There’s usually a feeling that goes along with that.

People say, well, meaning isn’t real. It’s the most real thing. This isn’t a metaphysical assumption I’m making. You feel it in your body. It’s not an idea. It’s a place. We’re in time and space. A place is also a time. Your brain is telling you that: you got it right. It’s going to fall apart, because it’s not going to be there all the time. You go see a great movie, if you’re completely engaged in it, there’s no other way to put it, you’re at the right place at the right time. The meaning is the signal of that. The purpose of profound religious contemplation, profound philosophical contemplation, is to learn how to be in the right place at the right time, all the time. Now you can’t. You’re not perfect. But you can be there a lot more, because you can practice it. You watch yourself during the day. You’re, “oh yeah, I was right there, doing this piece of work, or listening to that piece of music. I got that illuminated moment. I need to learn how to be there more often.” There’s this line from The Gospel of Thomas: “The kingdom of God is spread out before the eyes of men, but men do not see it.” That’s kind of what it’s referring to. There are times when you are in the right place, at the right time, and you don’t say (to yourself) I have to figure out how to do this more. You aren’t trained to even notice that. It isn’t something we talk about. You don’t ask what did I do right? There’s something about this that’s right. What do I need to do to do this more? Maybe it’s half an hour a week when you start noticing. With three months of practicing you get up to an hour a day. We don’t know what the upper limit of that is. You know if you’re in a crowd where the music is really kicking in. Now and then you’ll get a band that’s just something else, and it’ll just snap in and it’ll go from good to great. You get this intense feeling that everything is lined up and in the right place. That’s why people go to concerts. It’s like this vision of how life could be. Everything lines up harmoniously. Every level of being harmoniously lined up, like music, like a symphony. That’s what you want to aim at.

If I can take it to basketball.

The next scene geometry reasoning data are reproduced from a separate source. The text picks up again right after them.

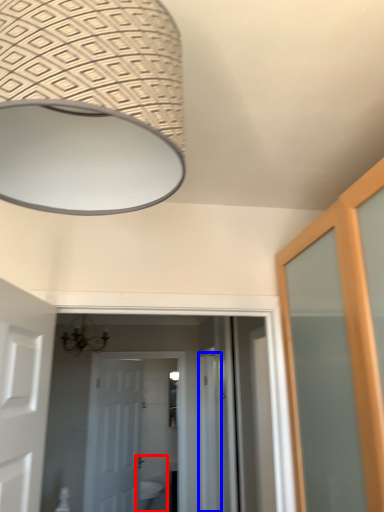
Question: Which object appears farthest to the camera in this image, sink (highlighted by a red box) or screen door (highlighted by a blue box)?

Choices:
 (A) sink
 (B) screen door

Answer: (A)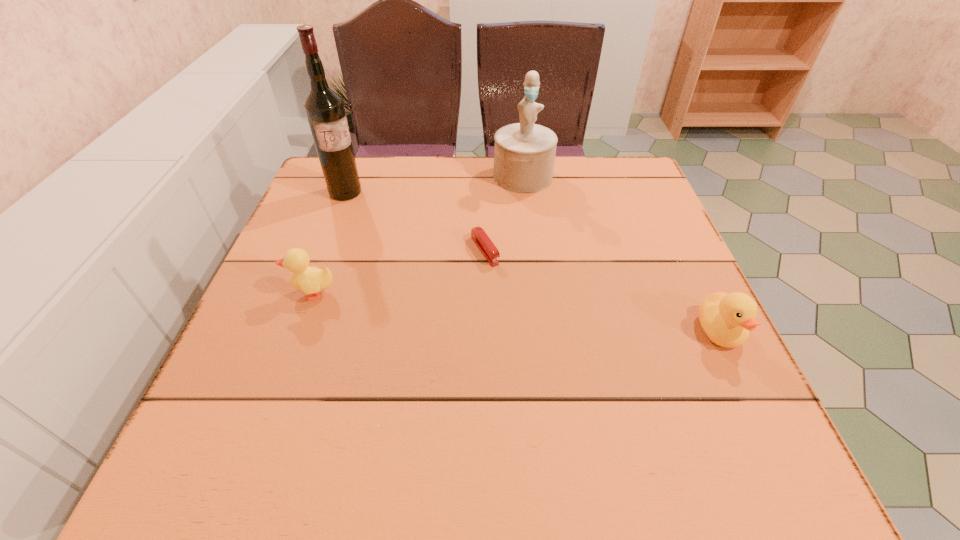
Locate an element on the screen. The height and width of the screenshot is (540, 960). wine bottle present at the left edge is located at coordinates coord(324,108).

Where is `object that is at the right edge`? This screenshot has width=960, height=540. object that is at the right edge is located at coordinates (726, 319).

Locate an element on the screen. Image resolution: width=960 pixels, height=540 pixels. object located at the far left corner is located at coordinates (324, 108).

Where is `free point at the far edge`? The height and width of the screenshot is (540, 960). free point at the far edge is located at coordinates coord(411,180).

You are a GUI agent. You are given a task and a screenshot of the screen. Output one action in this format:
    pyautogui.click(x=<x>, y=<y>)
    Task: Click on the vacant space at the near edge of the desktop
    
    Given the screenshot: What is the action you would take?
    pyautogui.click(x=588, y=383)

Find the location of `free space at the left edge of the desktop`. free space at the left edge of the desktop is located at coordinates (358, 227).

Locate an element on the screen. The image size is (960, 540). free space at the right edge is located at coordinates (695, 357).

In the image, there is a desktop. Where is `vacant space at the far left corner`? vacant space at the far left corner is located at coordinates (333, 204).

Locate an element on the screen. Image resolution: width=960 pixels, height=540 pixels. vacant point at the near left corner is located at coordinates (306, 382).

This screenshot has height=540, width=960. In the image, there is a desktop. What are the coordinates of `free space at the near right corner` in the screenshot? It's located at (702, 416).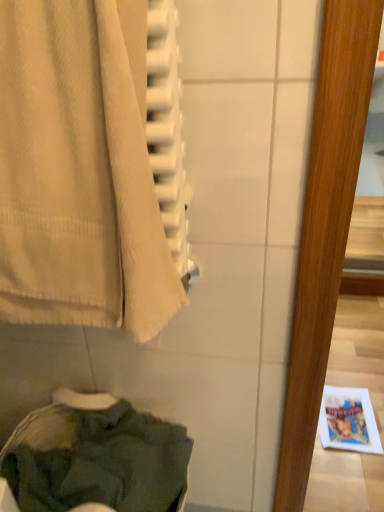
Question: Considering the positions of dark green fabric at lower left and beige cotton towel at left in the image, is dark green fabric at lower left taller or shorter than beige cotton towel at left?

Choices:
 (A) tall
 (B) short

Answer: (A)

Question: Would you say dark green fabric at lower left is to the left or to the right of beige cotton towel at left in the picture?

Choices:
 (A) right
 (B) left

Answer: (B)

Question: Does point (100, 474) appear closer or farther from the camera than point (61, 142)?

Choices:
 (A) farther
 (B) closer

Answer: (A)

Question: From the image's perspective, is beige cotton towel at left above or below dark green fabric at lower left?

Choices:
 (A) above
 (B) below

Answer: (A)

Question: Considering the positions of point [x=140, y=111] and point [x=82, y=394], is point [x=140, y=111] closer or farther from the camera than point [x=82, y=394]?

Choices:
 (A) farther
 (B) closer

Answer: (B)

It’s what players mean when you’re in a zone. The ball just keeps going in. You don’t even realize it. Afterward they’ll say that was a seven-minute stretch? Wow.

That’s the Tao. That’s what Taoists talk about. The line between chaos and order. That’s why people watch sports. A lot of it is competition and victory but the serious thing is being in the zone with that player. In Harry Potter in the quidditch game, there’s the ordinary game and there’s the seeker game on top of it where the seekers are going after this golden thing flickering in front of them. If they get that thing they win. And the team wins. She got it exactly right, that little thing is actually an ancient alchemical symbol for the union of chaos and order. It’s called the “round chaos.” It’s unbelievably obscure. I learned it from reading Jung.